By Our Correspondent

Dawn
NEW YORK, Jan 24: The United States has stepped up its efforts to get Osama bin Laden, the Saudi exile now living in Afghanistan, by filing court documents to corroborate its assertions that Mr Laden directed a worldwide "terrorism" conspiracy against the Americans.

Last week US Assistant Secretary of State, Karl Inderfurth met with Taliban officials at Pakistan-Afghan border in a bid to persuade them to either expel their number one enemy or hand him over. The Taliban asked for more proof from the American officials linking Laden to the terror plots and blowing up of US embassies in East Africa.

According to a front page report in the Sunday New York Times the court papers filed by the US prosecutors in the case depict an organization (al Qaeda) that used international companies and a relief organization as cover for its operations; obtained blank passports from the government of Sudan; recruited a network of people living in the United States; and communicated by fax, satellite phone and coded letters, often using not-so-veiled language.

"In one letter between group members, for instance, prosecutors say Mr Laden was repeatedly referred to by the code name "Mr. Sam" or "O'Sam," and the group's members in Kenya were called "the fish people."

When the Federal Bureau of Investigation questioned one Laden associate in Texas in 1997, a letter went out warning that the man had been confronted by an "opposition company called Food and Beverage Industry, based in the US." This, prosecutors said, was a reference to the F.B.I.

"He has given an extensive interview," the letter read. "Give my regards to Sam and tell him to take extra precautions because business competition is very fierce," the paper said.

The NYT report goes into detail about the relationship between Wadih Al Hage, a naturalized American citizens who was arrested in 1998, in Texas a year after the Kenyan police, accompanied by American investigators, raided his Nairobi home and seized his personal papers and computer. American authorities tied him to the terrorist conspiracy, and he has been held without bail ever since under stringent restrictions. He has been barred from talking or writing to virtually anyone but his immediate family and lawyers.

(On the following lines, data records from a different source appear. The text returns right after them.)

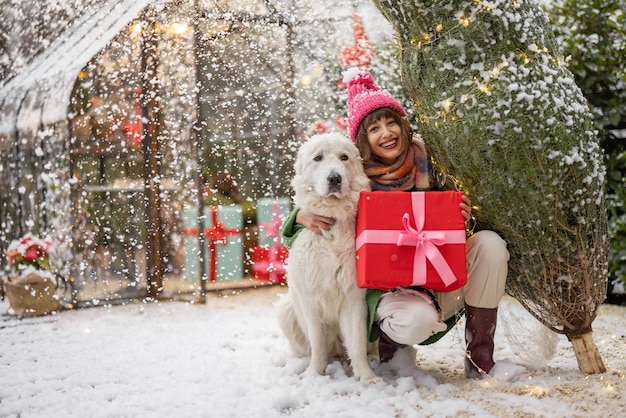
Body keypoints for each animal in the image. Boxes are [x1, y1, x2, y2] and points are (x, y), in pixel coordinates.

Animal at [278, 132, 380, 384]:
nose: (334, 178)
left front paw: (367, 376)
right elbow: (318, 344)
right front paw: (315, 374)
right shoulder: (311, 302)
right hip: (285, 309)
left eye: (344, 157)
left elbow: (357, 343)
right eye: (318, 158)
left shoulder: (354, 300)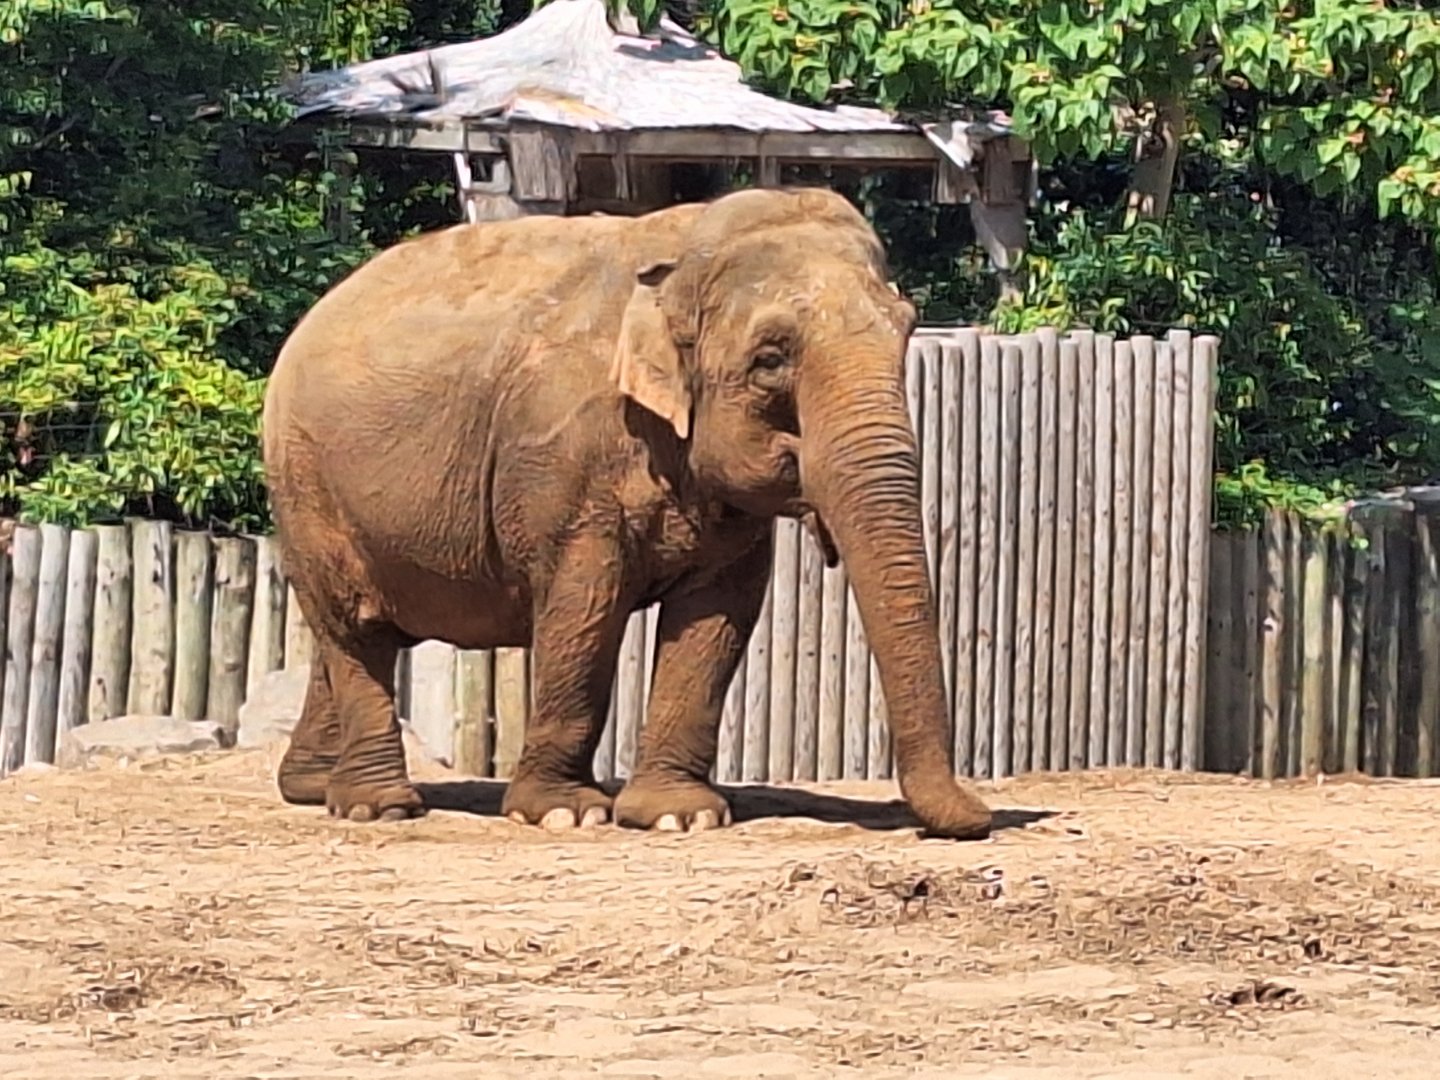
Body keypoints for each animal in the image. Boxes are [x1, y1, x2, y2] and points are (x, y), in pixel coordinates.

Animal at [261, 185, 993, 840]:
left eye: (905, 332)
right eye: (769, 359)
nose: (980, 819)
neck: (683, 245)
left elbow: (718, 617)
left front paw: (677, 816)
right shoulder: (562, 453)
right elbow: (585, 605)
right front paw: (564, 814)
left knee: (354, 636)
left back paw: (311, 787)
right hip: (306, 486)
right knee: (355, 628)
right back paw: (376, 806)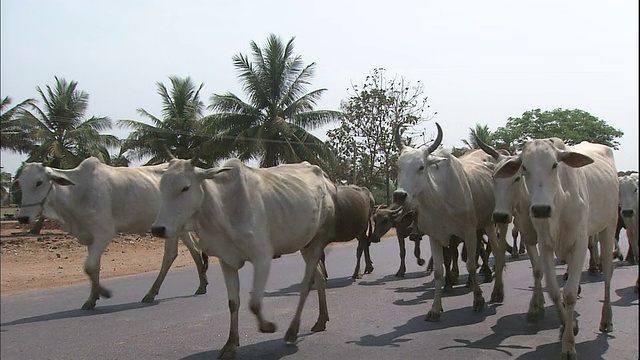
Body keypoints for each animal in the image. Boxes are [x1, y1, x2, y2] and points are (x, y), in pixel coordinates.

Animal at [15, 158, 208, 310]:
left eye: (39, 182)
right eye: (20, 183)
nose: (23, 218)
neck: (78, 192)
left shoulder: (104, 232)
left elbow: (89, 266)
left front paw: (103, 292)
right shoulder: (90, 237)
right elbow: (94, 267)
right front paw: (92, 298)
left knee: (170, 255)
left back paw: (151, 293)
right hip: (176, 227)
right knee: (194, 250)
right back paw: (201, 285)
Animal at [150, 158, 372, 360]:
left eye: (185, 188)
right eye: (161, 188)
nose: (158, 229)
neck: (222, 207)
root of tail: (325, 179)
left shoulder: (262, 257)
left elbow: (255, 303)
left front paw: (268, 326)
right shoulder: (226, 261)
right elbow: (233, 303)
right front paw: (231, 344)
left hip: (318, 240)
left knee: (306, 284)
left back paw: (293, 329)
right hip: (306, 244)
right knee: (319, 278)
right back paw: (321, 320)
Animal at [390, 124, 504, 320]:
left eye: (421, 167)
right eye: (399, 166)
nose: (399, 195)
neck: (439, 201)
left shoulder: (469, 231)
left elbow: (471, 265)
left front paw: (478, 300)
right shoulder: (435, 236)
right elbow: (438, 272)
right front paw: (435, 309)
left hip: (492, 222)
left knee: (497, 251)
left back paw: (497, 292)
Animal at [492, 139, 616, 358]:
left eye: (554, 165)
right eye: (524, 168)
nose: (541, 209)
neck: (559, 201)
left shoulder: (579, 244)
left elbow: (570, 294)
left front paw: (568, 345)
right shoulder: (544, 244)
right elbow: (554, 290)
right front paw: (567, 325)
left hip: (609, 226)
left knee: (608, 275)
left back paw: (606, 319)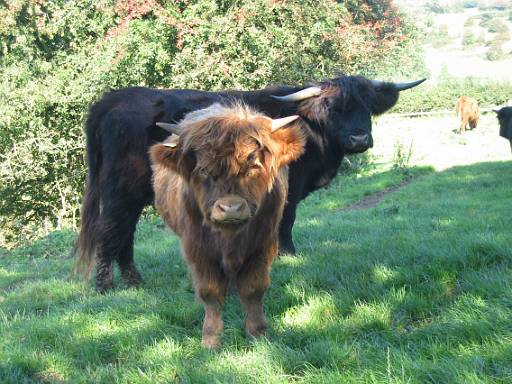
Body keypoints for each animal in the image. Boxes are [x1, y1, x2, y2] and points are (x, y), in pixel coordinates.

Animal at [75, 74, 424, 292]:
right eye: (332, 107)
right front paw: (288, 255)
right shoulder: (289, 186)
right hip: (120, 189)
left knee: (125, 232)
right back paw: (105, 286)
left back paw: (134, 281)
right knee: (111, 230)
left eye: (367, 107)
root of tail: (112, 99)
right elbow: (286, 221)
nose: (359, 139)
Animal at [150, 103, 306, 348]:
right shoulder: (197, 249)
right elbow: (210, 291)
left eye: (253, 165)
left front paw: (258, 333)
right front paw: (210, 339)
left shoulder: (262, 245)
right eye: (203, 170)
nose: (231, 208)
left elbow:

"Responding to pleas from Mr el- Hage's lawyers for bail, prosecutors disclosed evidence that they say shows he was one of Mr Laden's most trusted and dangerous aides, privy to his secrets and a personal courier of his instructions.

They say Mr el-Hage met with Mr Laden in Afghanistan in 1997, and took orders to his operatives in Kenya to "militarize" for the first time.

The documents also show that Mr Laden used a Kenyan charity, Mercy International Relief Agency, as a front for terrorist operations, the prosecutors claim.

Separately, prosecutors suggested that Mr el-Hage worked closely with a Muslim religious figure in Texas, who has not been charged in the case but who they say helped Mr Laden buy a jet after he had moved his operations to Sudan in 1991," the paper said.